Das neue Gebäude, mit einer Länge von rund 30 Metern, einer Breite von etwa 25 Metern sowie einer Höhe von rund zehn Metern, schließt auf dem "Eisenwerk"-Gelände eine Baulücke. Inzwischen wurden seit Baubeginn rund 650 Kubikmeter Beton mit etwa 15 Tonnen Betonstahl für das Fundament der Halle im Boden verbaut. Allein 170 Tonnen Stahl wurden für die Konstruktion, das "Skelett", des Erweiterungsbaus verwendet. In den kommenden Wochen wird der Fortschritt der Bauarbeiten noch deutlicher sichtbar, da die Seitenfassaden und das Dach fertiggestellt werden, um dann den Innenausbaus anschließen zu können.

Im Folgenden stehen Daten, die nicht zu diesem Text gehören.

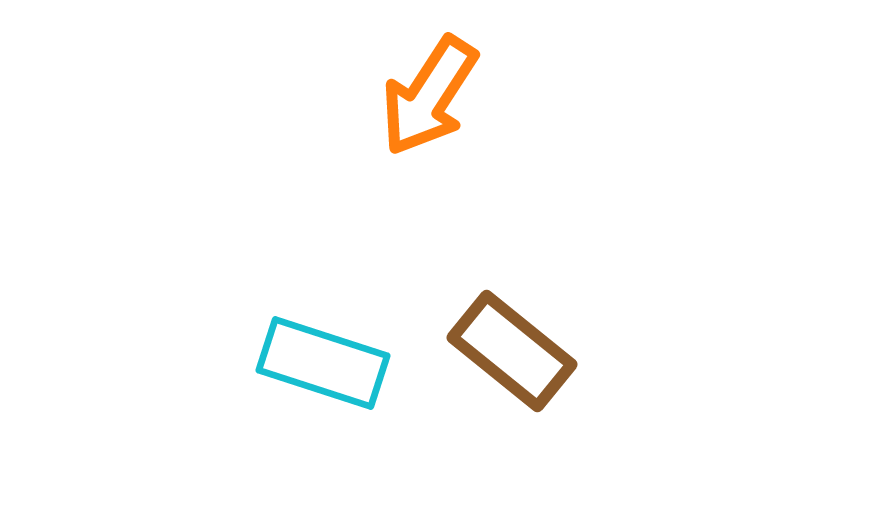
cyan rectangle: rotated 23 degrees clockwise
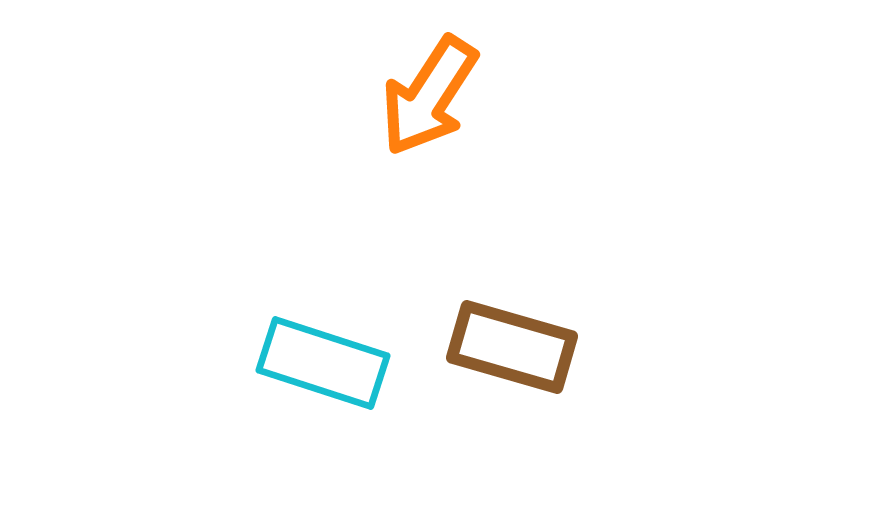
brown rectangle: moved 4 px up; rotated 23 degrees counterclockwise
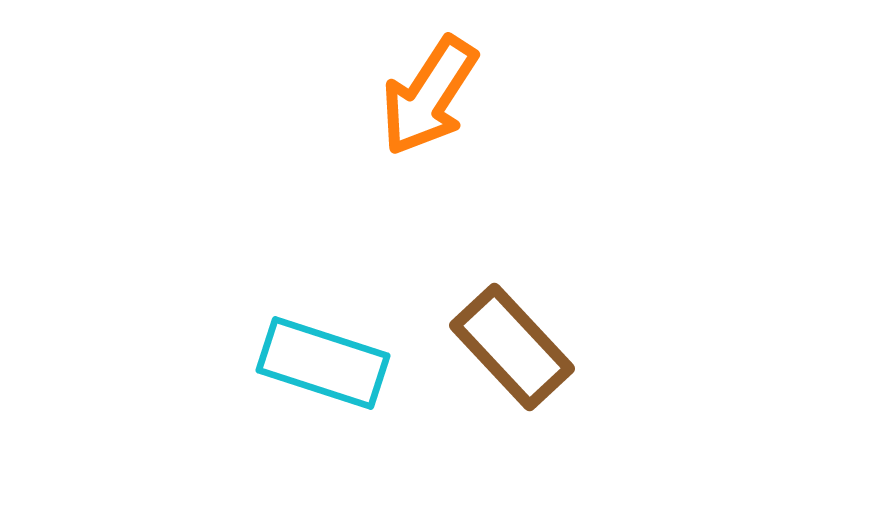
brown rectangle: rotated 31 degrees clockwise
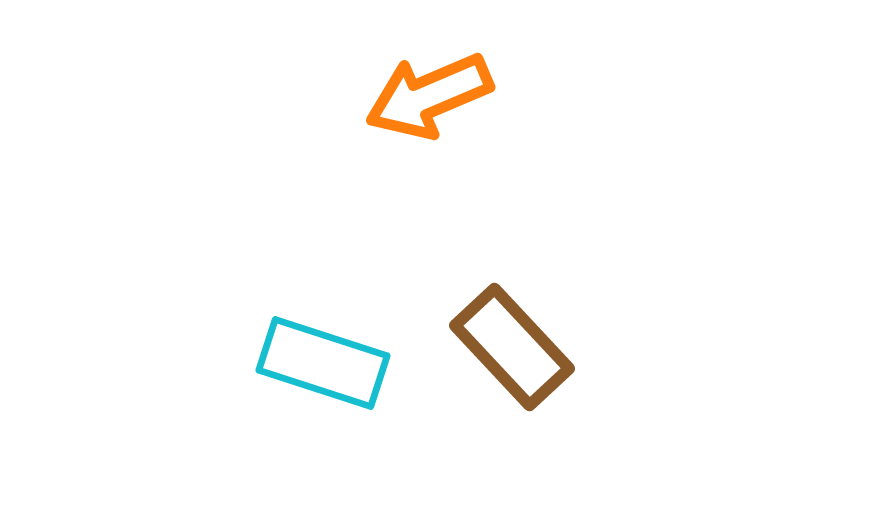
orange arrow: rotated 34 degrees clockwise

Die Fronberg Guss GmbH zählt laut Pressemitteilung zu den traditionellen, mittelständischen Industrieunternehmen in Schwandorf und der Oberpfalz. Mit rund 200 Mitarbeitern verbuchte das Unternehmen im letzten Geschäftsjahr 32 Millionen Umsatz und verarbeitete etwa 13 000 Tonnen Gussmaterial, vorrangig für Motorblöcke im Motorenbau und in der Antriebstechnik. Das Schwandorfer Unternehmen sei eine 100-prozentige Tochter der in Eisenberg/Rheinland-Pfalz ansässigen Gienanth GmbH und gehöre seit Jahren zu den "TOP-Playern" im deutschen und internationalen Markt für Präzisions-Gusskomponenten.